The majority of qualified plastic surgeons would agree it does not need to be removed in this situation. Thin capsules do not cause problems and aggressively trying to remove it may result in more pain, scarring, bleeding, damage to surrounding structures such as nerves and thinning of any remaining breast tissue.

The capsule in this situation is not toxic, does not harbour bacteria or other “nasties”. It is your body’s own response to a foreign body.

When is a capsulectomy necessary?

If it is very thick and firm, it can causes hardness of the breast and removing it is advantageous in this situation.

It is always necessary prior to placement of a new implant to take the majority of the capsule to ensure the new implant has a fresh surface to adhere to.

Is removal of the entire capsule necessary in this situation?

In some areas the capsule may be stuck to ribs, muscle, extend high into the armpit, or be too close to the skin to allow safe removal. Leaving a small amount of capsule in these areas is not dangerous if the judgement if made that taking it could cause more harm.

If the capsule is causing stiffness and hardening of the breast and surrounding tissues or if it calcified, then all safely accessible parts of the capsule should be removed.

To emphasise, this is a very different situation to the capsule seen around an implant that does not have capsular contracture.

Is the capsule always sent off?

All pieces of capsule are sent off to histopathology when Dr Simone performs a removal of breast implants.

When is en bloc capsulectomy necessary?

En bloc capsulectomy is currently a technique about which there is much misinformation. This is a explantation technique that involves removing the breast implant and surrounding capsule of scar tissue in one single piece. This is a useful method if the implant is known to be ruptured and leaking, very calcified or if there is the rare case of BIA-ALCL. In all other cases this is actually a worse option.

The technique requires a much larger incision to gain adequate access to all parts of the capsule, usually around 10cm compared to the usual 5cm to insert a breast implant.

There is no such thing as an “en bloc expert”. Every trained plastic surgeon can do one and remove your implant through a large hole. It is just a lot of us don’t believe in scarring and deforming a breast for no good scientific reason.

A complete removal of the capsule can be achieved through almost the same size incision as your original incision if it is in the inframammary (breast crease) position. It is more precise to open the capsule and take out the implant which allows better access and visualisation to parts of the capsule that are otherwise much more difficult to access with the implant in place.

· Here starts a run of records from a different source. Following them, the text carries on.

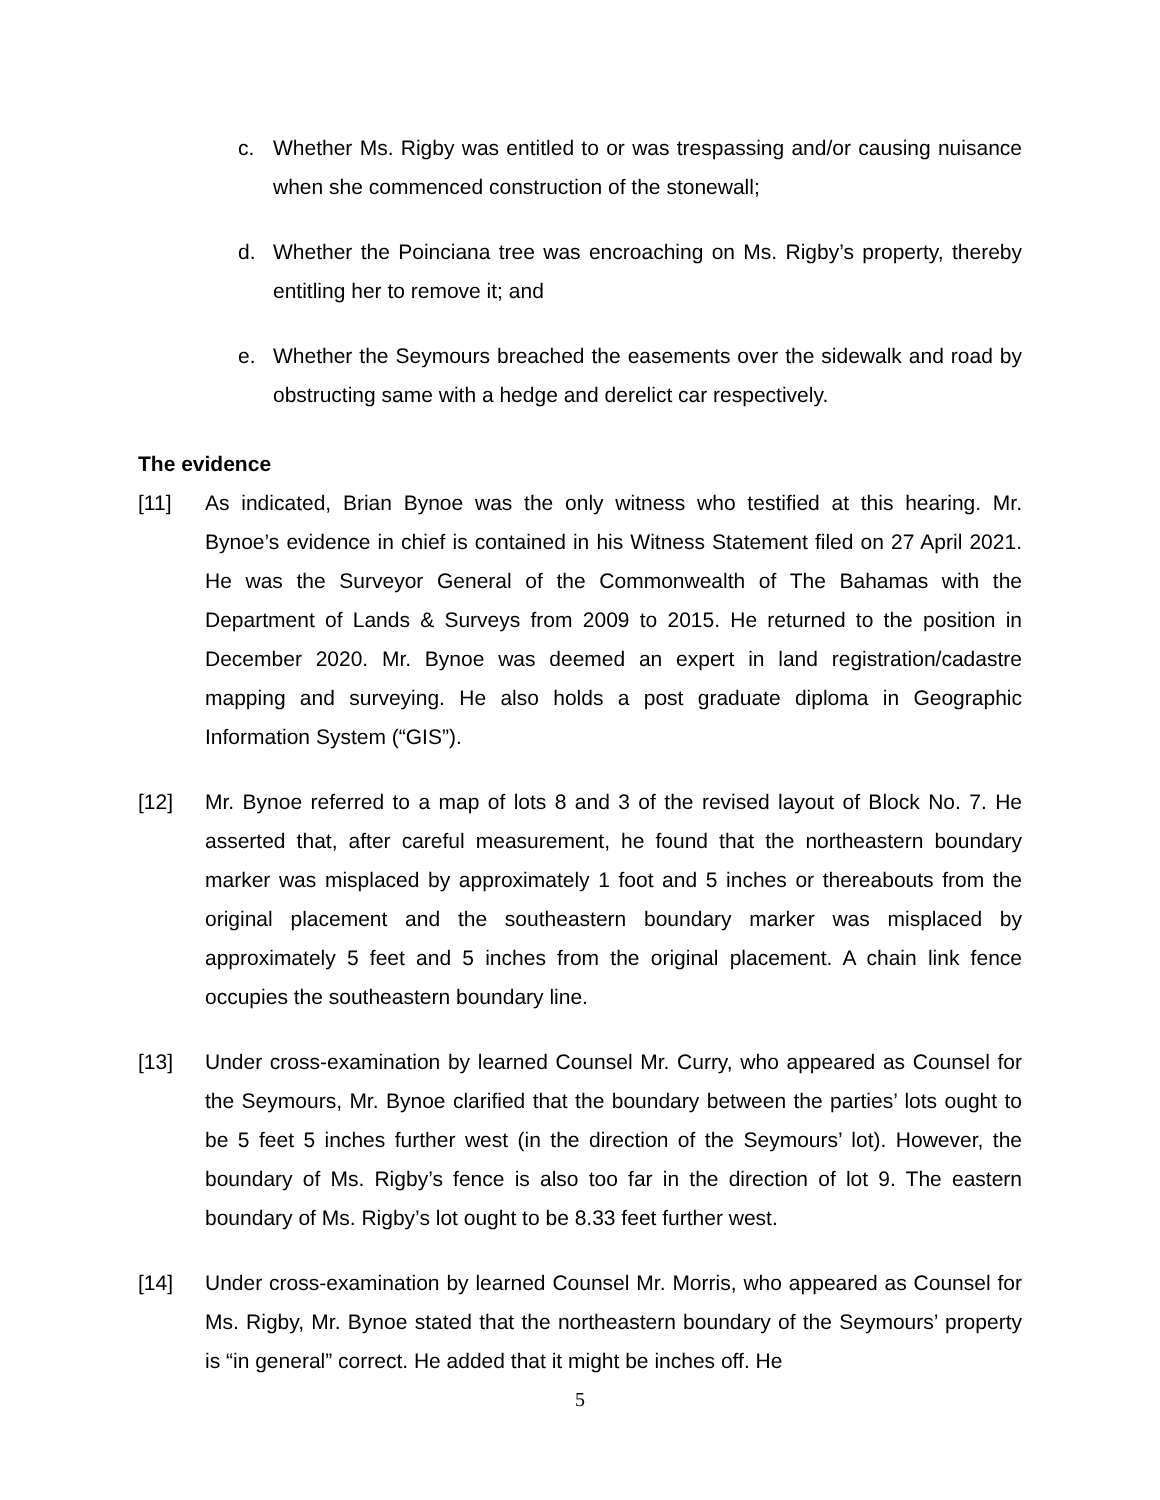c. Whether Ms. Rigby was entitled to or was trespassing and/or causing nuisance when she commenced construction of the stonewall;
d. Whether the Poinciana tree was encroaching on Ms. Rigby’s property, thereby entitling her to remove it; and
e. Whether the Seymours breached the easements over the sidewalk and road by obstructing same with a hedge and derelict car respectively.
The evidence
[11] As indicated, Brian Bynoe was the only witness who testified at this hearing. Mr. Bynoe’s evidence in chief is contained in his Witness Statement filed on 27 April 2021. He was the Surveyor General of the Commonwealth of The Bahamas with the Department of Lands & Surveys from 2009 to 2015. He returned to the position in December 2020. Mr. Bynoe was deemed an expert in land registration/cadastre mapping and surveying. He also holds a post graduate diploma in Geographic Information System (“GIS”).
[12] Mr. Bynoe referred to a map of lots 8 and 3 of the revised layout of Block No. 7. He asserted that, after careful measurement, he found that the northeastern boundary marker was misplaced by approximately 1 foot and 5 inches or thereabouts from the original placement and the southeastern boundary marker was misplaced by approximately 5 feet and 5 inches from the original placement. A chain link fence occupies the southeastern boundary line.
[13] Under cross-examination by learned Counsel Mr. Curry, who appeared as Counsel for the Seymours, Mr. Bynoe clarified that the boundary between the parties’ lots ought to be 5 feet 5 inches further west (in the direction of the Seymours’ lot). However, the boundary of Ms. Rigby’s fence is also too far in the direction of lot 9. The eastern boundary of Ms. Rigby’s lot ought to be 8.33 feet further west.
[14] Under cross-examination by learned Counsel Mr. Morris, who appeared as Counsel for Ms. Rigby, Mr. Bynoe stated that the northeastern boundary of the Seymours’ property is “in general” correct. He added that it might be inches off. He
5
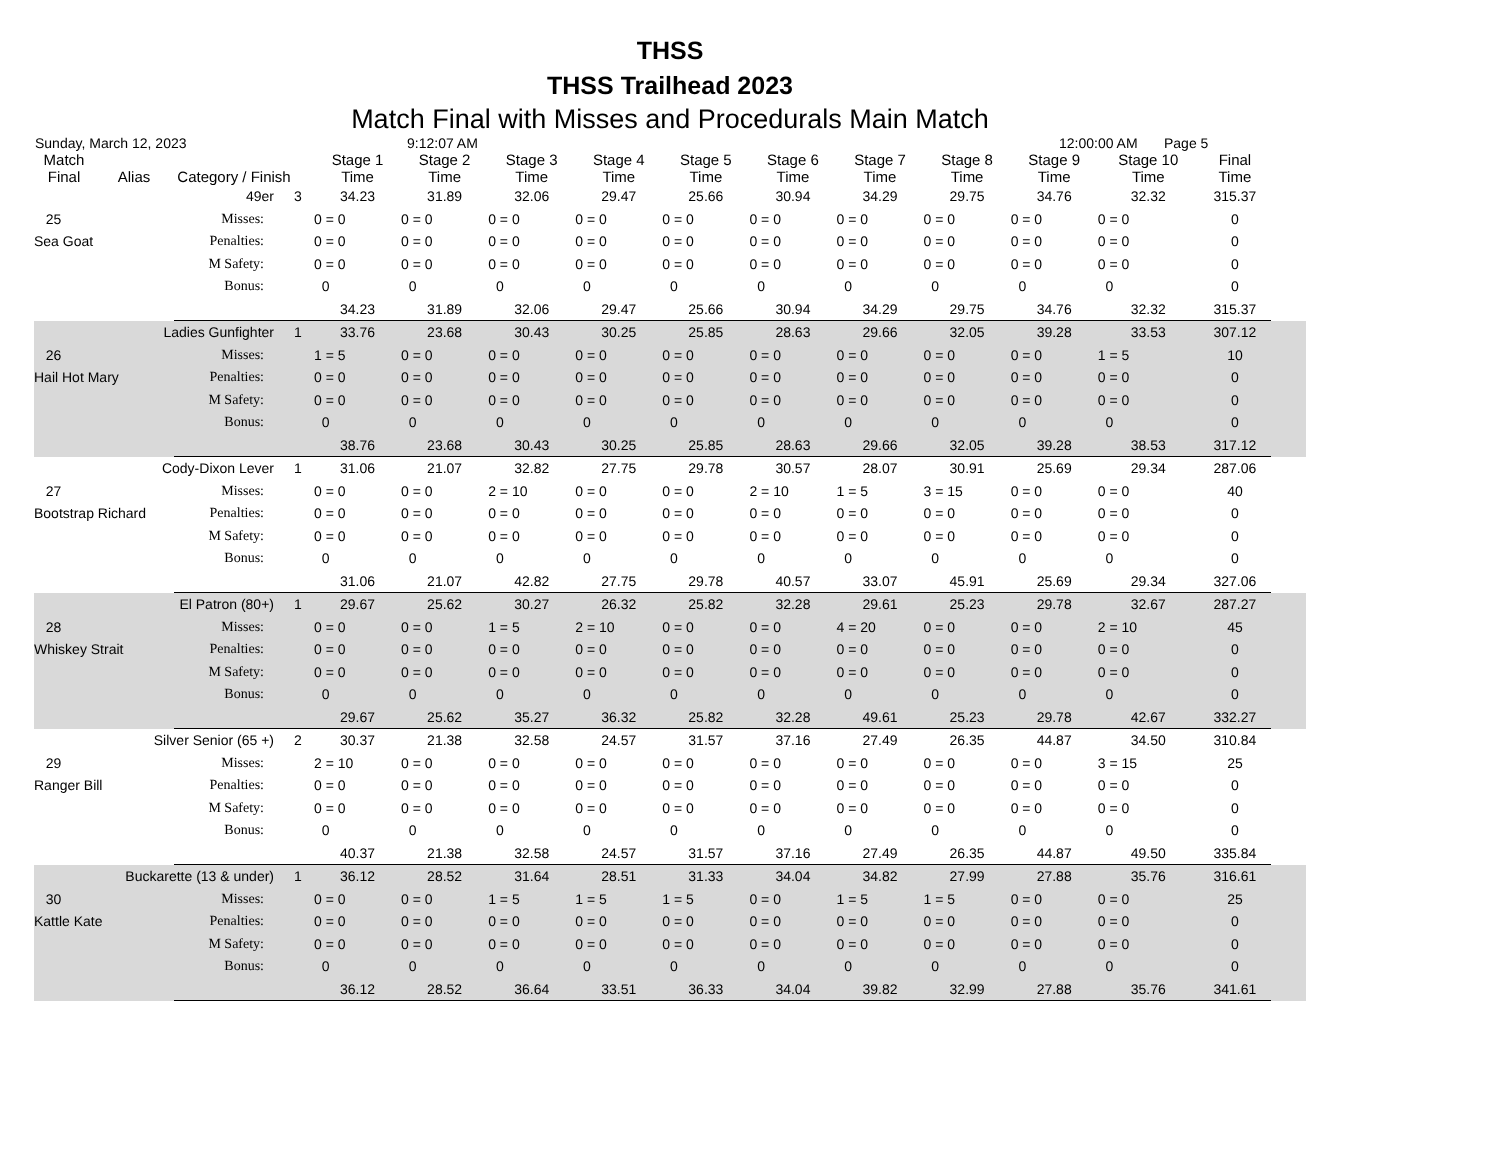THSS
THSS Trailhead 2023
Match Final with Misses and Procedurals Main Match
Sunday, March 12, 2023 9:12:07 AM 12:00:00 AM Page 5
| Match Final | Alias | Category / Finish | | Stage 1 Time | Stage 2 Time | Stage 3 Time | Stage 4 Time | Stage 5 Time | Stage 6 Time | Stage 7 Time | Stage 8 Time | Stage 9 Time | Stage 10 Time | Final Time | |
| --- | --- | --- | --- | --- | --- | --- | --- | --- | --- | --- | --- | --- | --- | --- | --- |
| 49er | | | 3 | 34.23 | 31.89 | 32.06 | 29.47 | 25.66 | 30.94 | 34.29 | 29.75 | 34.76 | 32.32 | 315.37 | |
| 25 | | Misses: | | 0 = 0 | 0 = 0 | 0 = 0 | 0 = 0 | 0 = 0 | 0 = 0 | 0 = 0 | 0 = 0 | 0 = 0 | 0 = 0 | 0 | |
| Sea Goat | | Penalties: | | 0 = 0 | 0 = 0 | 0 = 0 | 0 = 0 | 0 = 0 | 0 = 0 | 0 = 0 | 0 = 0 | 0 = 0 | 0 = 0 | 0 | |
| | | M Safety: | | 0 = 0 | 0 = 0 | 0 = 0 | 0 = 0 | 0 = 0 | 0 = 0 | 0 = 0 | 0 = 0 | 0 = 0 | 0 = 0 | 0 | |
| | | Bonus: | | 0 | 0 | 0 | 0 | 0 | 0 | 0 | 0 | 0 | 0 | 0 | |
| | | | | 34.23 | 31.89 | 32.06 | 29.47 | 25.66 | 30.94 | 34.29 | 29.75 | 34.76 | 32.32 | 315.37 | |
| Ladies Gunfighter | | | 1 | 33.76 | 23.68 | 30.43 | 30.25 | 25.85 | 28.63 | 29.66 | 32.05 | 39.28 | 33.53 | 307.12 | |
| 26 | | Misses: | | 1 = 5 | 0 = 0 | 0 = 0 | 0 = 0 | 0 = 0 | 0 = 0 | 0 = 0 | 0 = 0 | 0 = 0 | 1 = 5 | 10 | |
| Hail Hot Mary | | Penalties: | | 0 = 0 | 0 = 0 | 0 = 0 | 0 = 0 | 0 = 0 | 0 = 0 | 0 = 0 | 0 = 0 | 0 = 0 | 0 = 0 | 0 | |
| | | M Safety: | | 0 = 0 | 0 = 0 | 0 = 0 | 0 = 0 | 0 = 0 | 0 = 0 | 0 = 0 | 0 = 0 | 0 = 0 | 0 = 0 | 0 | |
| | | Bonus: | | 0 | 0 | 0 | 0 | 0 | 0 | 0 | 0 | 0 | 0 | 0 | |
| | | | | 38.76 | 23.68 | 30.43 | 30.25 | 25.85 | 28.63 | 29.66 | 32.05 | 39.28 | 38.53 | 317.12 | |
| Cody-Dixon Lever | | | 1 | 31.06 | 21.07 | 32.82 | 27.75 | 29.78 | 30.57 | 28.07 | 30.91 | 25.69 | 29.34 | 287.06 | |
| 27 | | Misses: | | 0 = 0 | 0 = 0 | 2 = 10 | 0 = 0 | 0 = 0 | 2 = 10 | 1 = 5 | 3 = 15 | 0 = 0 | 0 = 0 | 40 | |
| Bootstrap Richard | | Penalties: | | 0 = 0 | 0 = 0 | 0 = 0 | 0 = 0 | 0 = 0 | 0 = 0 | 0 = 0 | 0 = 0 | 0 = 0 | 0 = 0 | 0 | |
| | | M Safety: | | 0 = 0 | 0 = 0 | 0 = 0 | 0 = 0 | 0 = 0 | 0 = 0 | 0 = 0 | 0 = 0 | 0 = 0 | 0 = 0 | 0 | |
| | | Bonus: | | 0 | 0 | 0 | 0 | 0 | 0 | 0 | 0 | 0 | 0 | 0 | |
| | | | | 31.06 | 21.07 | 42.82 | 27.75 | 29.78 | 40.57 | 33.07 | 45.91 | 25.69 | 29.34 | 327.06 | |
| El Patron (80+) | | | 1 | 29.67 | 25.62 | 30.27 | 26.32 | 25.82 | 32.28 | 29.61 | 25.23 | 29.78 | 32.67 | 287.27 | |
| 28 | | Misses: | | 0 = 0 | 0 = 0 | 1 = 5 | 2 = 10 | 0 = 0 | 0 = 0 | 4 = 20 | 0 = 0 | 0 = 0 | 2 = 10 | 45 | |
| Whiskey Strait | | Penalties: | | 0 = 0 | 0 = 0 | 0 = 0 | 0 = 0 | 0 = 0 | 0 = 0 | 0 = 0 | 0 = 0 | 0 = 0 | 0 = 0 | 0 | |
| | | M Safety: | | 0 = 0 | 0 = 0 | 0 = 0 | 0 = 0 | 0 = 0 | 0 = 0 | 0 = 0 | 0 = 0 | 0 = 0 | 0 = 0 | 0 | |
| | | Bonus: | | 0 | 0 | 0 | 0 | 0 | 0 | 0 | 0 | 0 | 0 | 0 | |
| | | | | 29.67 | 25.62 | 35.27 | 36.32 | 25.82 | 32.28 | 49.61 | 25.23 | 29.78 | 42.67 | 332.27 | |
| Silver Senior (65 +) | | | 2 | 30.37 | 21.38 | 32.58 | 24.57 | 31.57 | 37.16 | 27.49 | 26.35 | 44.87 | 34.50 | 310.84 | |
| 29 | | Misses: | | 2 = 10 | 0 = 0 | 0 = 0 | 0 = 0 | 0 = 0 | 0 = 0 | 0 = 0 | 0 = 0 | 0 = 0 | 3 = 15 | 25 | |
| Ranger Bill | | Penalties: | | 0 = 0 | 0 = 0 | 0 = 0 | 0 = 0 | 0 = 0 | 0 = 0 | 0 = 0 | 0 = 0 | 0 = 0 | 0 = 0 | 0 | |
| | | M Safety: | | 0 = 0 | 0 = 0 | 0 = 0 | 0 = 0 | 0 = 0 | 0 = 0 | 0 = 0 | 0 = 0 | 0 = 0 | 0 = 0 | 0 | |
| | | Bonus: | | 0 | 0 | 0 | 0 | 0 | 0 | 0 | 0 | 0 | 0 | 0 | |
| | | | | 40.37 | 21.38 | 32.58 | 24.57 | 31.57 | 37.16 | 27.49 | 26.35 | 44.87 | 49.50 | 335.84 | |
| Buckarette (13 & under) | | | 1 | 36.12 | 28.52 | 31.64 | 28.51 | 31.33 | 34.04 | 34.82 | 27.99 | 27.88 | 35.76 | 316.61 | |
| 30 | | Misses: | | 0 = 0 | 0 = 0 | 1 = 5 | 1 = 5 | 1 = 5 | 0 = 0 | 1 = 5 | 1 = 5 | 0 = 0 | 0 = 0 | 25 | |
| Kattle Kate | | Penalties: | | 0 = 0 | 0 = 0 | 0 = 0 | 0 = 0 | 0 = 0 | 0 = 0 | 0 = 0 | 0 = 0 | 0 = 0 | 0 = 0 | 0 | |
| | | M Safety: | | 0 = 0 | 0 = 0 | 0 = 0 | 0 = 0 | 0 = 0 | 0 = 0 | 0 = 0 | 0 = 0 | 0 = 0 | 0 = 0 | 0 | |
| | | Bonus: | | 0 | 0 | 0 | 0 | 0 | 0 | 0 | 0 | 0 | 0 | 0 | |
| | | | | 36.12 | 28.52 | 36.64 | 33.51 | 36.33 | 34.04 | 39.82 | 32.99 | 27.88 | 35.76 | 341.61 | |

Remember, a capsule is your own scar tissue.

If it is not very thick, calcified and if you do not have clear signs of the very rare BIA-ALCL  there is absolutely no need for an aggressive capsulectomy or en bloc capsulectomy. All this is doing is scarring your breast potentially more than the original capsule and also thinning what is often minimal remaining breast tissue. It creates a longer scar on the outside as well as scarring on the inside.

Removing your own scar tissue brings in exactly the same cells that caused the initial capsule so it is an entirely pointless exercise if it is not necessary.

The theory that en bloc somehow removes all silicon from the body is not true. Silicon if it has leaked can spread elsewhere and aggressively taking the entire capsule does not guarantee the silicon is not in the remaining normal looking tissues if that is the concern. Modern cohesive gel implants leak in extremely rare cases as they have the consistency of a jelly baby.

There is no one technique of capsulectomy and breast implant removal.

Therefore the amount of capsule that needs to be removed during a breast implant explantation should be assessed in each individual situation as it varies from case to case. It is often an intra operative decision as imaging and examination does not always predict exactly what will be found once the breast is opened up. You should trust your plastic surgeon and their experience to know which parts of the capsule are essential to remove and which ones are safer to leave behind.